La vie de Louis XIV était rythmée en permanence par la musique, journellement, et à chaque occasion plus ou moins importante. Il disposait pour assurer son service musical de trois groupes d’instrumentistes et chanteurs : la Chapelle, la Chambre, et la Grande Ecurie. C’est principalement cette dernière catégorie que la Simphonie du Marais va exploiter ce soir pour ce concert du Festival Musique et Nature en Bauges, dans un programme composé de marches et de divertissements composés à l’occasion du mariage du roi, de pièces écrites pour ponctuer ses différentes activités de guerre, de chasse, de carrousel, ou encore pour son lever, son dîner ou son coucher.

Lully est évidemment tout désigné pour illustrer un tel programme, mais il n’est pas le seul, et parmi les compositeurs ayant une certaine audience à la cour, Hugo Reyne choisit pour son programme un certain André Philidor, dont le nom est resté nettement moins familier que celui de Lully.. De plus, lorsque l’on parle de Philidor il est nécessaire de préciser le prénom tant cette famille a engendré de musiciens ayant laissé une trace dans l’histoire de la musique de cette époque [1]. Famille qui s’appelait au départ « Danican », un patronyme que l’on trouve quelques fois accolé au nom de Philidor.
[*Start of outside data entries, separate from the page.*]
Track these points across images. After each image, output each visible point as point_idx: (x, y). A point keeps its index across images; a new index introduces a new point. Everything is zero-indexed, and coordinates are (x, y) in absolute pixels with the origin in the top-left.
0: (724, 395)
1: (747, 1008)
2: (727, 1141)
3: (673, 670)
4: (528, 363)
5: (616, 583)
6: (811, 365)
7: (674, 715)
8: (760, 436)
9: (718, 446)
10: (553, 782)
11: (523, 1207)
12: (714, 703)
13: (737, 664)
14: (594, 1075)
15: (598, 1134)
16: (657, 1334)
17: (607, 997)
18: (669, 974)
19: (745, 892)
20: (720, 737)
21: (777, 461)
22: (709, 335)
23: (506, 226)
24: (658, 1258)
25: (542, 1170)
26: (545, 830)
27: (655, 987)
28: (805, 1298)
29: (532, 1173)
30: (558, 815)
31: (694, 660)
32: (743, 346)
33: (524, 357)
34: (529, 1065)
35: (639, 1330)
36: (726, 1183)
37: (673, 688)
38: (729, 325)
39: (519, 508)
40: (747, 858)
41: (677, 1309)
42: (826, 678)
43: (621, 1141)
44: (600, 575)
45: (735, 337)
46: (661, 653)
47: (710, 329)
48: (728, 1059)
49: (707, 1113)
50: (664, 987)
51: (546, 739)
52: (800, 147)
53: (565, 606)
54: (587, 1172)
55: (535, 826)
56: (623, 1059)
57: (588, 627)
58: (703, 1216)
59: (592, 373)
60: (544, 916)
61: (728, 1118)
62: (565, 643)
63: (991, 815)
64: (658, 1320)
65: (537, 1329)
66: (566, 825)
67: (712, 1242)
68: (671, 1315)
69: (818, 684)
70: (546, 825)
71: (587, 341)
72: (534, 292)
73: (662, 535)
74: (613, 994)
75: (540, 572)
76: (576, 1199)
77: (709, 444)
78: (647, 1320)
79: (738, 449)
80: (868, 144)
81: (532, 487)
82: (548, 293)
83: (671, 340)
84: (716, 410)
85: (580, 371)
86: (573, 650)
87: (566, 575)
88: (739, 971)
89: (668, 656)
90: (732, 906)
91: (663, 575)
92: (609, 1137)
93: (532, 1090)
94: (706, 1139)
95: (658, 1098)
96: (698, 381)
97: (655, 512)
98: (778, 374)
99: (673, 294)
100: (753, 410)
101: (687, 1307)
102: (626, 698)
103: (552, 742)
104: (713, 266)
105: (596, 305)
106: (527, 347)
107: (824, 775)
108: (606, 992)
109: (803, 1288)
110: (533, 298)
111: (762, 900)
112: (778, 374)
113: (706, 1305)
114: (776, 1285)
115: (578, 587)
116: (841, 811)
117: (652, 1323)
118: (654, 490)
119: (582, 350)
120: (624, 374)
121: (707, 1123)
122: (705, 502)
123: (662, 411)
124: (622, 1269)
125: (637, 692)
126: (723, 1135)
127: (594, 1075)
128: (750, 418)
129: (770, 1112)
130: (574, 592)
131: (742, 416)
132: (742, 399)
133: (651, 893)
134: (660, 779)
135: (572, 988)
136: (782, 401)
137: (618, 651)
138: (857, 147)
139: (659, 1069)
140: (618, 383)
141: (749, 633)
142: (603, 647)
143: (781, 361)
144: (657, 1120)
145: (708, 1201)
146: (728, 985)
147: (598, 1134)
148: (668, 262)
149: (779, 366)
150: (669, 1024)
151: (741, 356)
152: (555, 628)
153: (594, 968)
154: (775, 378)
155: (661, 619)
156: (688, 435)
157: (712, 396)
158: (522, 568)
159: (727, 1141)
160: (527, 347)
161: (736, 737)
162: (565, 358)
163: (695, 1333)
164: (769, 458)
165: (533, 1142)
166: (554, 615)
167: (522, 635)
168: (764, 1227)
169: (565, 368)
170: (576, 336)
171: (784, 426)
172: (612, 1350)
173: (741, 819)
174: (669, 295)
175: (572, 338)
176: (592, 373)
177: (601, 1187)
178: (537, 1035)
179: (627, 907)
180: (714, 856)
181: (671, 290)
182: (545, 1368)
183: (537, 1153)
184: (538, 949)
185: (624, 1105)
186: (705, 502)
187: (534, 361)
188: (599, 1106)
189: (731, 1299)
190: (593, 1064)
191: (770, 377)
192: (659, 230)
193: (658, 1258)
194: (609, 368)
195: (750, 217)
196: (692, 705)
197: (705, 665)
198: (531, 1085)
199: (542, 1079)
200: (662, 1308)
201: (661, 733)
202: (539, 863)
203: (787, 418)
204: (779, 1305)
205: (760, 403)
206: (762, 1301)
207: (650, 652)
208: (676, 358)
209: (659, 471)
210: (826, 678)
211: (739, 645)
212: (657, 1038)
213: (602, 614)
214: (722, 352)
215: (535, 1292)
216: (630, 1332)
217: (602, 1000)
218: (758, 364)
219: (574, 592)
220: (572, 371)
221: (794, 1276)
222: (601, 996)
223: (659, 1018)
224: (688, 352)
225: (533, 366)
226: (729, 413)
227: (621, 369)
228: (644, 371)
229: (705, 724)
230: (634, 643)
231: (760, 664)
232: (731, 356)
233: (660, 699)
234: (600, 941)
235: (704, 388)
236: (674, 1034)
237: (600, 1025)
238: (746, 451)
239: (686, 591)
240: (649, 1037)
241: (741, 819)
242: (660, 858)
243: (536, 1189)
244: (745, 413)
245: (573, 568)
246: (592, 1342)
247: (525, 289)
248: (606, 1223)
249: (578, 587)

La légende (peut être exacte !) attribue indirectement à Louis XIII ce changement de nom . Louis XIII , écoutant le hautboïste Michel Danican se serait enthousiasmé en disant : « Voilà Filidori retrouvé ! » [2].

Quatre hautbois et taille de hautbois, fifre, flûte, basson, trois trompettes, deux cors, timbales, tambour, tambour basque, castagnettes gongs et xylophone sont tenus par les neuf instrumentistes, au long d’un programme haut en couleurs, commenté par Hugo Reyne, qui manie l’humour aussi bien que le fifre, la flûte ou le hautbois !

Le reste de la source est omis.